If Fisker is unable to raise capital to meet its debts, it could need to seek protection under bankruptcy laws, the release says. 

The filing also says the company received notice on Feb. 15 from the New York Stock Exchange (NYSE) that its common stock’s closing price was less than $1 for more than a 30 trading days. 

“Under NYSE rules, we have a period of six months from receipt of the NYSE notification to cure the stock price deficiency and regain compliance with the NYSE’s continued listing Standards,” the filing says. 

Failure to meet the standards within the timeframe could mean Fisker’s stock will be delisted as a Class A Common Stock, according to the filing. 

Delisting of the stock could make it difficult for stockholders to sell Fisker’s common stock, the filing says. 

“Further, an inactive trading market may also impair our ability to raise capital by selling our securities or to attract and motivate employees through equity incentive awards,” the filing says. 

According to Bloomberg, Fisker shares dropped as much as 14% after the start of regular trading Monday. Overall, the stock has fallen 90% this year. 

It also reported Fisker warned last month that it could have difficulty staying in business. It said, at that time, it would cut 15% of its workforce. Company difficulties included production issues, software glitches, and short-seller criticism. 

The company has some hope in a $150 million financial commitment from an existing investor, according to the company’s press release.
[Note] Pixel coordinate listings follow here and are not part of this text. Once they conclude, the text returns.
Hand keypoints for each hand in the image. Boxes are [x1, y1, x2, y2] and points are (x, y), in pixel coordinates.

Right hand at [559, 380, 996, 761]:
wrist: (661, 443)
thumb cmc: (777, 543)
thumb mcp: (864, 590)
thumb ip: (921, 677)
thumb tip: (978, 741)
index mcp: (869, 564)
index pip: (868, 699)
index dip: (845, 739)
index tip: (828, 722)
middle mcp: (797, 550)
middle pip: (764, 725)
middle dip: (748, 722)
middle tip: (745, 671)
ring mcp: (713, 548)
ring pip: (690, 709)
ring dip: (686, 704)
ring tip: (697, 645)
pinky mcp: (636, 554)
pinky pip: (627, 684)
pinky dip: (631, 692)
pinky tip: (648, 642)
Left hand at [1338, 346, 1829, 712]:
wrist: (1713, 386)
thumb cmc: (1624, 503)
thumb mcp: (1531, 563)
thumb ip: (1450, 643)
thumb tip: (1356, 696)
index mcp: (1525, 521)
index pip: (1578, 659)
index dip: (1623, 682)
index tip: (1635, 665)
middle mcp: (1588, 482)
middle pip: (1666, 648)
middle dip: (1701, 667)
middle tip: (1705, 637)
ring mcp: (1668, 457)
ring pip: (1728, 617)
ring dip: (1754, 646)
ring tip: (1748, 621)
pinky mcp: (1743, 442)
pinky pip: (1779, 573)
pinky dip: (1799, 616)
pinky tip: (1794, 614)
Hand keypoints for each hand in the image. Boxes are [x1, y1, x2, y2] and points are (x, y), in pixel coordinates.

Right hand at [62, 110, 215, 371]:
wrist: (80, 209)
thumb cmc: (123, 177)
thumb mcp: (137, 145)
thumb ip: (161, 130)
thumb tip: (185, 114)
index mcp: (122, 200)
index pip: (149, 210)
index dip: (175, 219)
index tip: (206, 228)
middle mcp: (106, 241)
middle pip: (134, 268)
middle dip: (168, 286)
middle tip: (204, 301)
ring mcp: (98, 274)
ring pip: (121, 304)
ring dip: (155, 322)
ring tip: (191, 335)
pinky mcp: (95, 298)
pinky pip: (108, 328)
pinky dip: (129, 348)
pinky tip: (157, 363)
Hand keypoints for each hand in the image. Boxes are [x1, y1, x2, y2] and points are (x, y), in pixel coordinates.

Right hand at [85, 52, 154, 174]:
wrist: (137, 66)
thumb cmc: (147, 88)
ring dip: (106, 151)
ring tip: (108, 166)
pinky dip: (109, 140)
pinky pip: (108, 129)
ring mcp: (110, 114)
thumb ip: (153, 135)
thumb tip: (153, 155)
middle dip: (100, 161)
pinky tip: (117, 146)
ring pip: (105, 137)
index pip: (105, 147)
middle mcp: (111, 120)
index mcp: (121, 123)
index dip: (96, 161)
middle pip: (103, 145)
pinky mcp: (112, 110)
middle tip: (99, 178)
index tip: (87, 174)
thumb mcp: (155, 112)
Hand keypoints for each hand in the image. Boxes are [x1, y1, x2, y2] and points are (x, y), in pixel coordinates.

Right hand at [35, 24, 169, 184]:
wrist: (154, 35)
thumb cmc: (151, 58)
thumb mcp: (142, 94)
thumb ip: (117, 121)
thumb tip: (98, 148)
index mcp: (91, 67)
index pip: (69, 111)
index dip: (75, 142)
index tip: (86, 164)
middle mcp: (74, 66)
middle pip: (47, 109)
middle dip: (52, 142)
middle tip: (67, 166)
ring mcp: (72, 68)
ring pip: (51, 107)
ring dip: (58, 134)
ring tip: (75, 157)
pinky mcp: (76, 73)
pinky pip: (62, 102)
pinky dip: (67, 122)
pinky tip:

It says the financing will be organized in four tranches. 

Fisker’s press release also outlined a possible partnership with an OEM. 

“Fisker is also continuing negotiations with a large automaker for a potential transaction which could include an investment in Fisker, joint development of one or more electric vehicle platforms, and North America manufacturing,” the release said. “The closing of any transaction would be subject to satisfaction of important conditions, including completion of due diligence and negotiation and execution of appropriate definitive agreements.”

Bloomberg previously reported from unnamed sources that Fisker was in talks with Nissan. 

In its release, Fisker said it has about 4,700 vehicles in its current inventory from its 2023 and 2024 production. 

“While it has not completed an NRV [net realizable value] analysis for 2024, Fisker believes the completed vehicle value for its inventory as of March 15, 2024, is in excess of $200 million,” the release said.